Sql query suddenly doesnt work through php

Question

I have a HTML-form and want the output of it inserted in my (local) mysql. However, after it succeeded once, it suddenly doesnt work anymore when I submit the form and I havent changed the code. Now I just see a blank page with the Post-request in Network tab. How does it come nothing is inserted anymore?

script.php:

<?php
$postdata = file_get_contents("php://input");
$link = mysqli_connect("127.0.0.1", "root", "", "izandb");

if(isset($_POST['submit'])) {
$klas = $_POST['klasDown'];
$naam = $_POST['naamTxt'];

$stmt = $link->prepare('INSERT INTO resultaten (Klas, Naam, Percentages, 
Antwoorden)  VALUES (?, ?, ?, ?)');
$stmt->bind_param('ssss', $klas, $naam, $klas, $klas);
$stmt->execute();
echo "Insertion succeed";
} else {
echo "Insertion not succeed";
}
?>

html form:

<form id="myForm" method="post" action="script.php">
Volledige naam: <input name="naamTxt" type="text" maxlength="512" id="naamTxt" 
 class="searchField"/> <br>
 Klas: <select name="klasDown">
  <option value="H4A" selected="selected">H4A</option>
  <option value="H4B" >H4B</option>
  <option value="H4C">H4C</option>
  <option value="H4C">H4D</option>
  <option value="H4C">V4A</option>
  <option value="H4C">V4B</option>
  <option value="H4C">V4C</option>
  <option value="H4C">V4D</option>

</select> 
</div>


<div class="row">
<div class="col-4">1. Ik ben spontaan. </div>
<div class="col text-center"><input type="radio" name="v1" id="v1_1" 
value="Helemaal mee oneens"></div>
<div class="col text-center"><input type="radio" name="v1" id="v1_2" 
value="Deels oneens"></div> 
<div class="col text-center"><input type="radio" name="v1" id="v1_3" 
value="Neutraal"></div> 
<div class="col text-center"><input type="radio" name="v1" id="v1_4" 
value="Deels mee eens"></div> 
<div class="col text-center"><input type="radio" name="v1" id="v1_5" 
value="Helemaal mee eens"></div>
</div>

<br> <input type="submit" name="submit" value="submit" onsubmit="bereken()"></input>

Answer 1

Please make sure to close the in your code.

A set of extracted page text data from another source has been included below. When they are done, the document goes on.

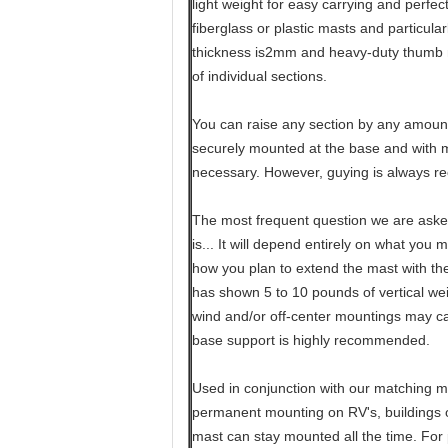
light weight for easy carrying and perfec
fiberglass or plastic masts and particula
thickness is2mm and heavy-duty thumb 
of individual sections.
You can raise any section by any amount
securely mounted at the base and with mo
necessary. However, guying is always 
The most frequent question we are aske
is... It will depend entirely on what you 
how you plan to extend the mast with th
has shown 5 to 10 pounds of vertical weig
wind and/or off-center mountings may ca
base support is highly recommended.
Used in conjunction with our matching mo
permanent mounting on RV's, buildings or
mast can stay mounted all the time. For 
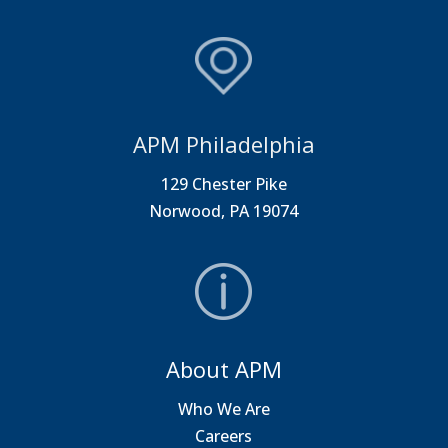
APM Philadelphia
129 Chester Pike
Norwood, PA 19074
About APM
Who We Are
Careers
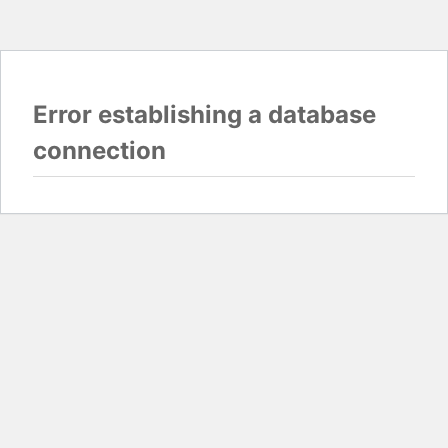
Error establishing a database
connection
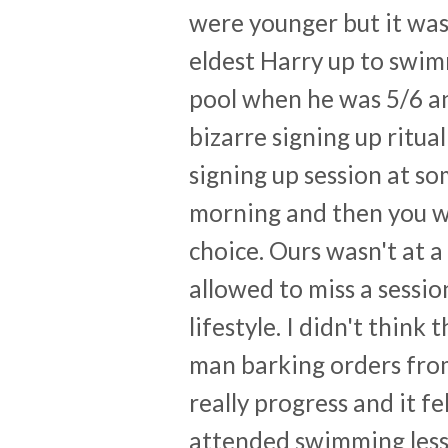
were younger but it wasn
eldest Harry up to swimm
pool when he was 5/6 and 
bizarre signing up ritua
signing up session at s
morning and then you we
choice. Ours wasn't at 
allowed to miss a sessio
lifestyle. I didn't think
man barking orders from 
really progress and it f
attended swimming less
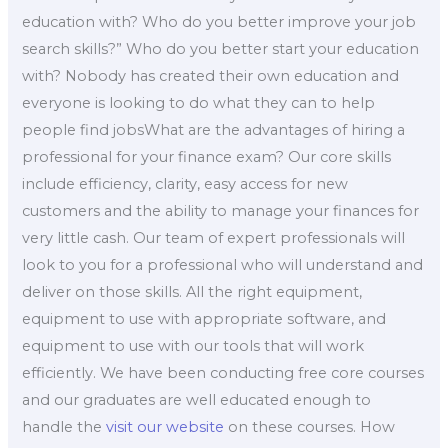
education with? Who do you better improve your job
search skills?” Who do you better start your education
with? Nobody has created their own education and
everyone is looking to do what they can to help
people find jobsWhat are the advantages of hiring a
professional for your finance exam? Our core skills
include efficiency, clarity, easy access for new
customers and the ability to manage your finances for
very little cash. Our team of expert professionals will
look to you for a professional who will understand and
deliver on those skills. All the right equipment,
equipment to use with appropriate software, and
equipment to use with our tools that will work
efficiently. We have been conducting free core courses
and our graduates are well educated enough to
handle the
visit our website
on these courses. How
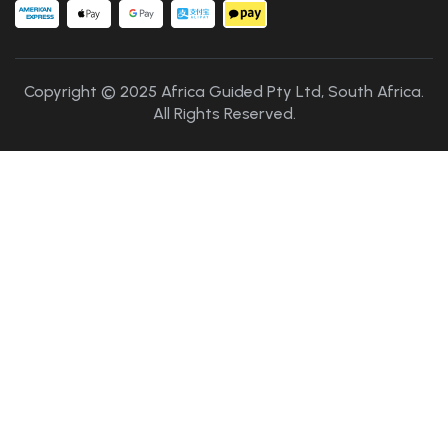
Copyright © 2025 Africa Guided Pty Ltd, South Africa.
All Rights Reserved.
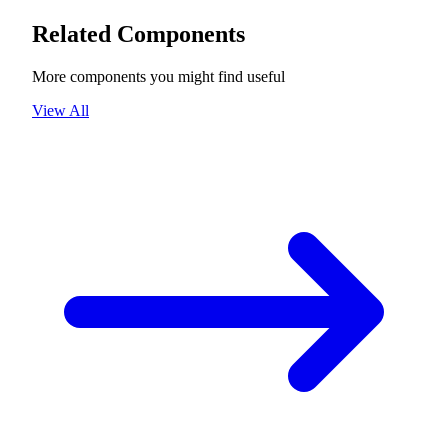
Related Components
More components you might find useful
View All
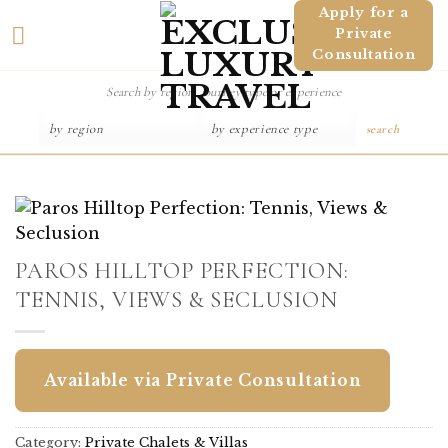
Skip
Apply for a
Private
to
Consultation
content
search
PAROS HILLTOP PERFECTION:
TENNIS, VIEWS & SECLUSION
Available via Private Consultation
Category:
Private Chalets & Villas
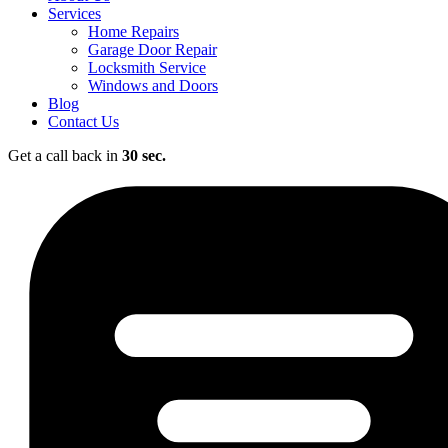
Services
Home Repairs
Garage Door Repair
Locksmith Service
Windows and Doors
Blog
Contact Us
Get a call back in
30 sec.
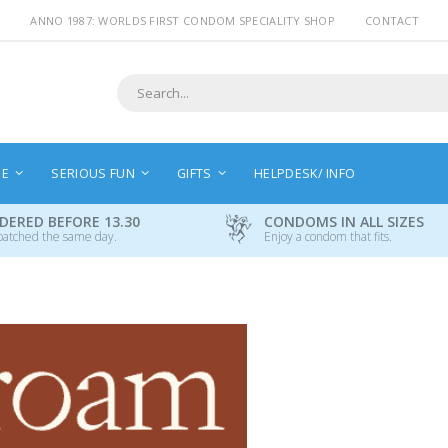
ANNO 1987: WORLDS FIRST CONDOM SPECIALITY SHOP
CONTACT
Search
NE
SERIOUS FUN
GIFTS
HELPDESK/ INFO
DERED BEFORE 13.30
CONDOMS IN ALL SIZES
patched the same day.
Enjoy a condom that fits.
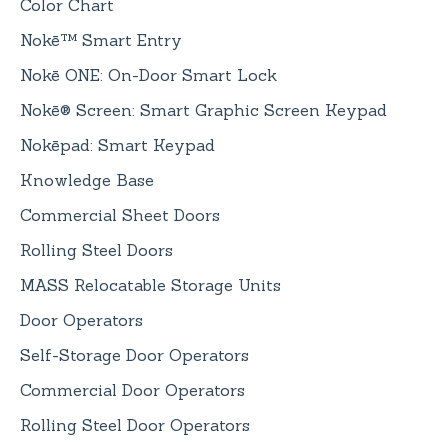
Color Chart
Nokē™ Smart Entry
Nokē ONE: On-Door Smart Lock
Nokē® Screen: Smart Graphic Screen Keypad
Nokēpad: Smart Keypad
Knowledge Base
Commercial Sheet Doors
Rolling Steel Doors
MASS Relocatable Storage Units
Door Operators
Self-Storage Door Operators
Commercial Door Operators
Rolling Steel Door Operators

    if (mysqli_connect_errno()) {
    printf("Connect failed: %s\n", mysqli_connect_error());
    exit();
   }
   echo "<pre>";
   print_r($_POST);

insert this code and find the error

Answer 2

Okay, so after talking to you and reproducing the scenario, I was able to modify the script a bit and come up with something which worked fine for me.

<?php
$postdata = file_get_contents("php://input");

mysqli_report(MYSQLI_REPORT_ALL);

try
{
    $link = new mysqli( 'localhost', 'test_account', 'test_password', 'database');
}
catch(Exception $e)
{
    echo 'Error: ' . $e->getMessage();
}


if(isset($_POST['submit'])) {
    $klas = $_POST['klasDown'];
    $naam = $_POST['naamTxt'];

    $query = 'INSERT INTO resultaten (Klas, Naam, Percentages, Antwoorden)  VALUES (?, ?, ?, ?)';

    if ($stmt = $link->prepare( $query ))
    {
        $stmt->bind_param('ssss', $klas, $naam, $klas, $klas);
        $stmt->execute();
        $stmt->close();
        echo "Insertion succeed";
    } else {
        echo "Insertion not succeed";
    }
}
?>